Lent carries in its tide a number of biblical themes, stories, and structures. Again, Lent was a season that the early church used to prepare catechumens—new converts WHO wished to join the church through baptism, which was typically accomplished at Easter. The catechumens were encouraged during the 40 days to engage in regular times of repentance and confession and to seek reconciliation with those whom they had sinned, and been sinned against—the very spiritual disciplines that every Christian should engage in daily. (Matt. 5:24, 2 Cor. 5:18)

Now, you don’t need a special season to do this. But there also is a benefit in setting aside a specific time to focus on these things. Throughout the history of the church, many believers have benefitted from using the Lenten season to do just that.

PRACTICE

The Season of Lent is part of a larger church calendar that includes Advent, Christmas, Epiphany, Easter, Ascension, Pentecost, and Ordinary time. These are celebrations that have been developed over a long period of time originally in the Catholic Church and have flowed into practice in other denominations (Anglican, Lutheran, Presbyterian). The practices connected to each season mostly find their roots in observing the life of Jesus as it is portrayed in the gospels. Some of the practices and celebrations may also be connected to ancient pagan celebrations that Christians re-appropriated over time.

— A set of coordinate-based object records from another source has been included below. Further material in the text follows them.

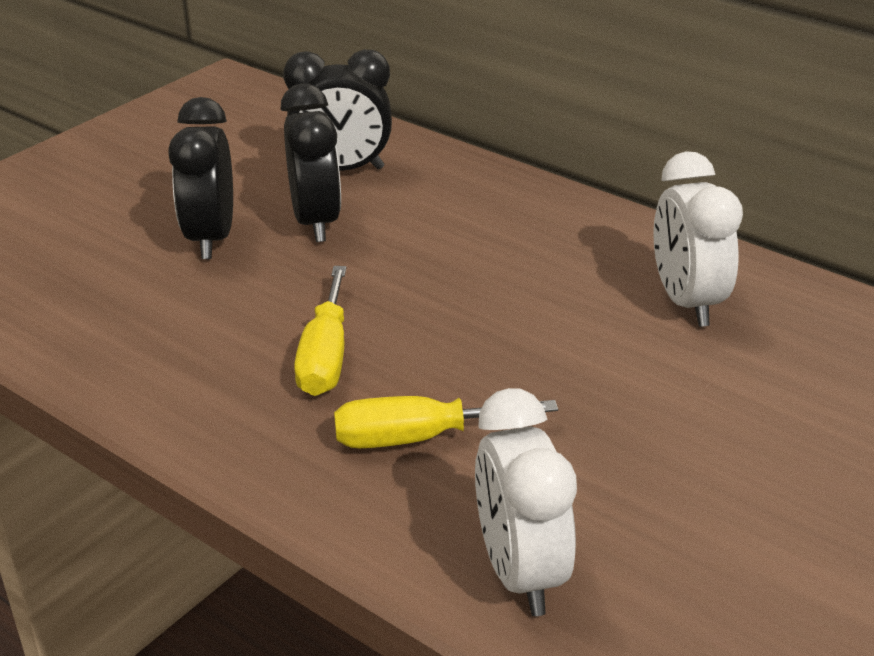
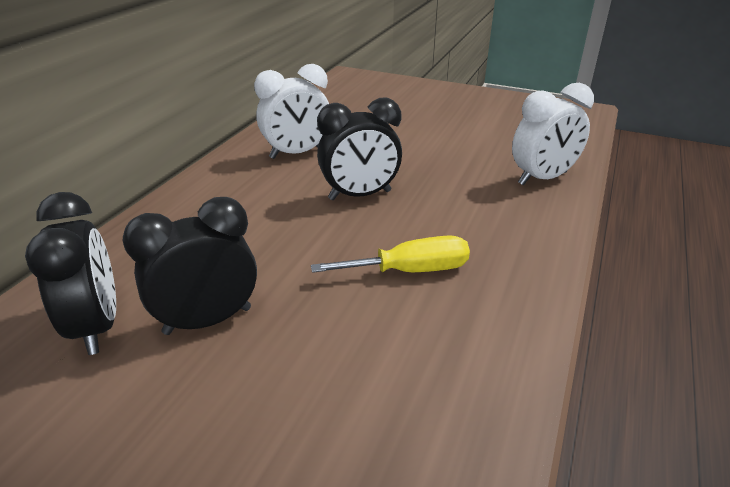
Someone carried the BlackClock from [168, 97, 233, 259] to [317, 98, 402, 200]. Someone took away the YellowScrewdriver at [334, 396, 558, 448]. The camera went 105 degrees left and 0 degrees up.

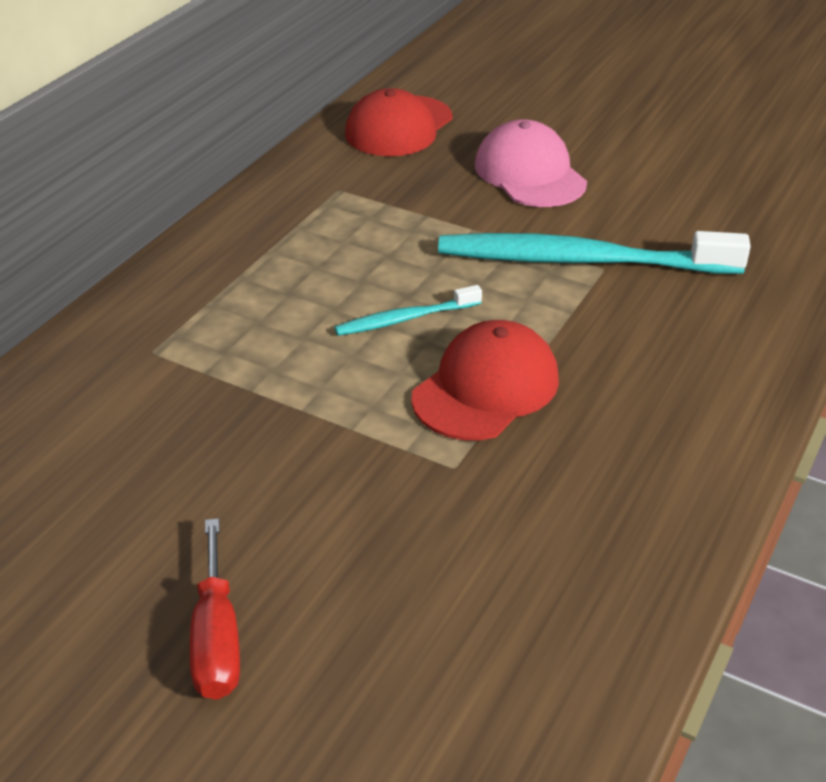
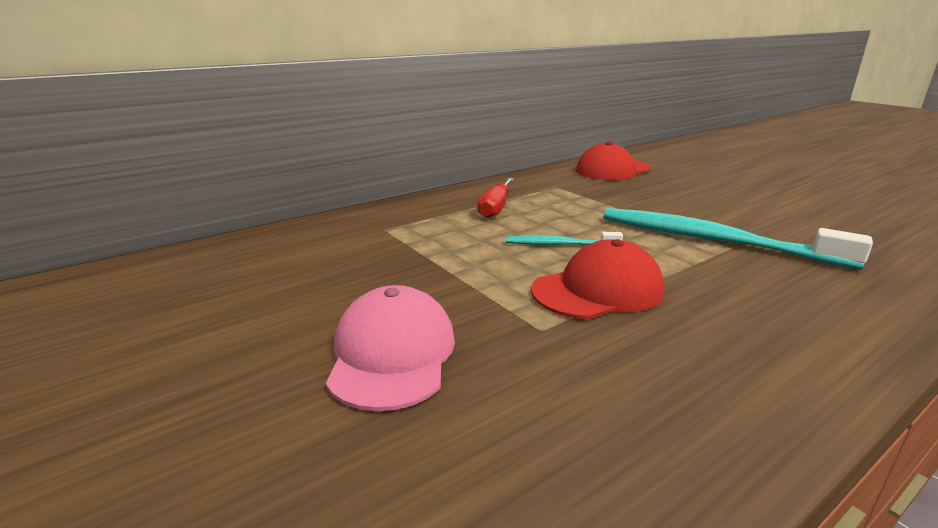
Someone carried the PinkCap from [475, 119, 587, 207] to [326, 285, 455, 411]. Someone carried the RedScrewdriver from [190, 518, 240, 700] to [478, 178, 514, 218]. The camera went 25 degrees right and 15 degrees down.

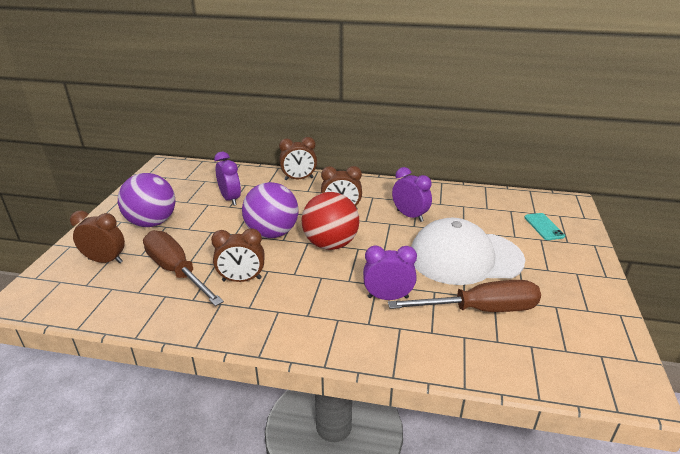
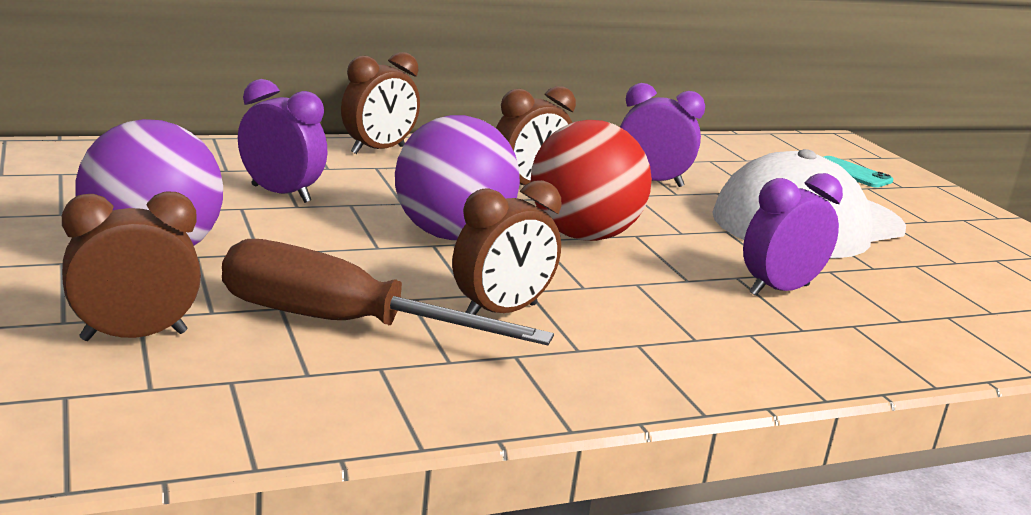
Someone took away the BrownScrewdriver at [388, 280, 541, 312]. The camera went 35 degrees left and 10 degrees down.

Historically, the Reformed tradition has largely discarded the celebration of a complete church calendar because it binds the conscience to follow rules and rituals from man. Nowhere is the church calendar commanded in Scripture. Calvin and others thought it permissible to recognize the chief evangelical feasts of Christmas, Easter, and Pentecost but felt that the focus should always be on the proclamation of the whole gospel for the people of God each Sunday.

“You don’t need a special season to do this. But there also is a benefit in setting aside a specific time to focus on these things.”

PREPARATION FOR EASTER

Again, the Lenten season and its encouragement to take an extended time to focus on the death and resurrection of Christ provides us with an opportunity to honor God as we prepare for Easter Sunday.

Now, consider if there might be a better and more beneficial way for you to think about the life, death, and resurrection of Jesus.